What is Schrems II?
GDPR restricts transfers of EU citizen data to organizations that meet GDPR “adequacy” criteria. The U.S. does not have a national privacy regulation that meets GDPR standards, so U.S. based organizations could take one of the following approaches:
- Use the GDPR’s model clauses within its contracts
- Implement binding corporate rules “BCRs” that make internal data protection policies GDPR-compliant
- Achieve compliance under the US Privacy Shield Program
The Schrems II decision, made in July 2020, ruled that Privacy Shield was inadequate to meet GDPR requirements. The primary issues are that U.S law enforcement and intelligence agencies have excessive access to the data of foreign nationals and that the Privacy Shield ombudsperson was not sufficiently independent of the U.S. government. As a result, all organizations using Privacy Shield for GDPR compliance were no longer considered compliant effective immediately.
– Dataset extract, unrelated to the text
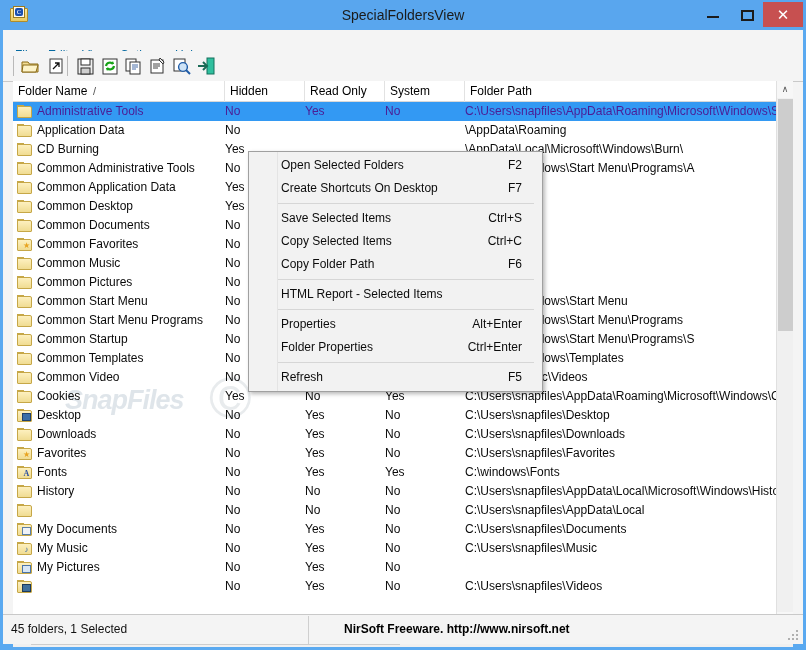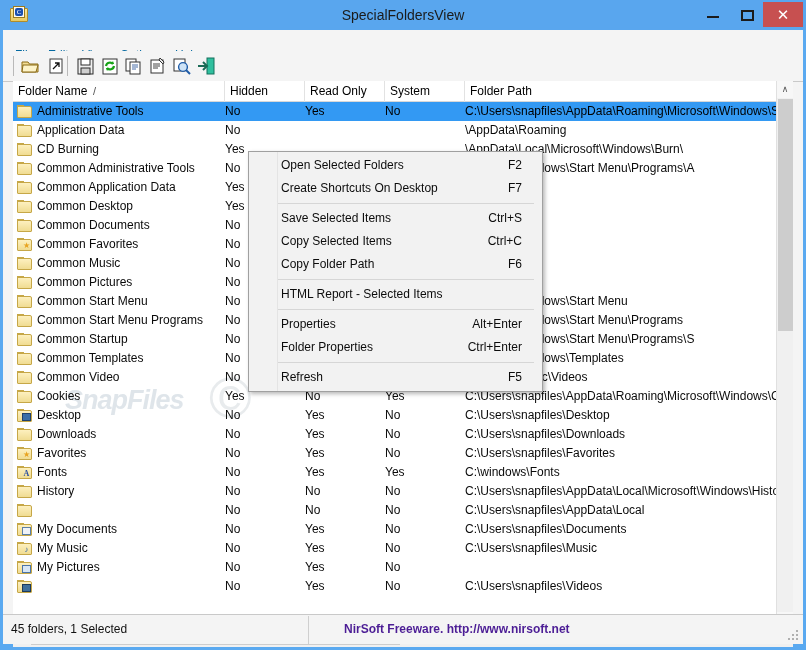"Administrative Tools" .row.selected .cell { color: #000000 -> #4c1d95 }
GDPR Compliance After Schrems II
Without Privacy Shield, U.S. based organizations are reliant upon model clauses and BCRs for GDPR compliance. However, the model clauses are currently being updated as they predate GDPR and are themselves not GDPR-compliant. Within the Schrems II ruling, the CJEU stated that model clauses are likely to be inadequate for compliance and that “supplementary measures” may be necessary.
In its ruling, the CJEU did not outline what “supplementary measures” may be required to make a U.S. based organization compliant with the GDPR. This has resulted in some confusion with recommendations ranging from “don’t transfer any EU citizen data to the U.S.” to “if the NSA asks for EU citizen data, fight it in court.”
While these recommendations are not particularly helpful to U.S. based organizations processing EU citizen data, taking a “wait and see” approach can leave an organization vulnerable to lawsuits or regulatory penalties. While awaiting further clarification, companies should perform a complete audit of collected EU citizen data and processing practices and identify anything that does not comply with GDPR regulations. During this time of uncertainty, an organization is much more likely to face penalties if it is demonstrably non-compliant with GDPR requirements and best practices than if it has made a good faith effort to comply.